Spectrophotometric determination of Fe(II) based on its reaction with ferrozine was automated by programmable Flow Injection method,( Hatta 2018) The stop in holding coil method (SHC) had detection limit of 55nM Fe, while the stop in flow cell method had limit of detection of 10nM Fe.
Sorbent Extraction enhanced this assay by using the instrumental setup (3.1.6. Fig.A), reagents and standards described in (A) and the assay protocol (3.2.1. Fig. B and C.). The reaction mixture was heated by thermostating both holding coils at 35 C. Because reaction of Fe(II) with ferrozine is fast the incubation time was short, set to 3 seconds. Elution of the complex from microcolumn packed with OASIS HLB sorbent was carried out at flow rate of 10mcrL/sec. Spectrophotometry at 560nm was performed using 20 cm long flow cell ( internal volume 100mcrL), with data collection window (WIN) set up to capture peak maximum, while reference baseline readout (BS) was set ahead of sample elution from the column (B). The data and resulting calibration graph (C) obtained with 1000mcrL sample yield limit of detection 1nM Fe. The sensitivity of this as assay, computed from the slope of calibration curve (0.09AU/ppB Fe), and the molar extinction coefficient of Fe(II) ferrozine complex (0.0005 AU/ppB Fe) is enhanced 180x. Because molar extinction coefficient is defined for 1cm long light path the enhancement obtained here is combination of analyte preconcentration and of the length of the flow cell (20 cm). However, the flow cell was not entirely filled with Fe-ferrozine complex, because peak width, at baseline (B) eluted at 10mcrL/s corresponds to 40mcrlL – less than half of flow cell volume.
This example shows interdependence of factors influencing the outcome of optimization: even if analyte is efficiently captured on microcolumn, the rate of its release from sorbent, its elution and subsequent dilution on the way to optical path, have to be considered and optimized.
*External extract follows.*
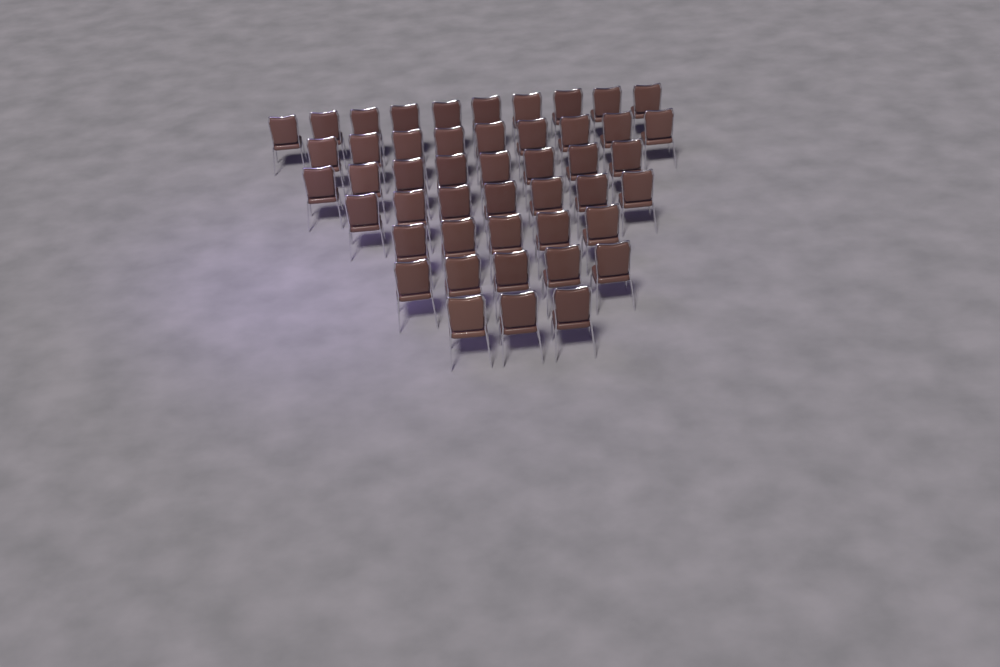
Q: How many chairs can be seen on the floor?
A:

For comparison, spectrophotometric assay of Fe by ferrozine (Hatta 2018) was enhanced by sorbent extraction 55 times (SHC) or 10 times (SFC) by loading the column with 1 mL of sample. Double loading will enhance the detection limit correspondingly, and because the same instrument can be used for pFI as well as for pFI-SE, it is demonstrated that automated sorbent extraction in pFI format is a viable method, suitable to enhancement of sensitivity of a spectrophotometric assay.
M. Hatta, C.I.Measures, J.Ruzicka, “Programmable Flow Injection. Principle, methodology and application fortrace analysis of iron in sea water matrix. Talanta 178 (2018) 698.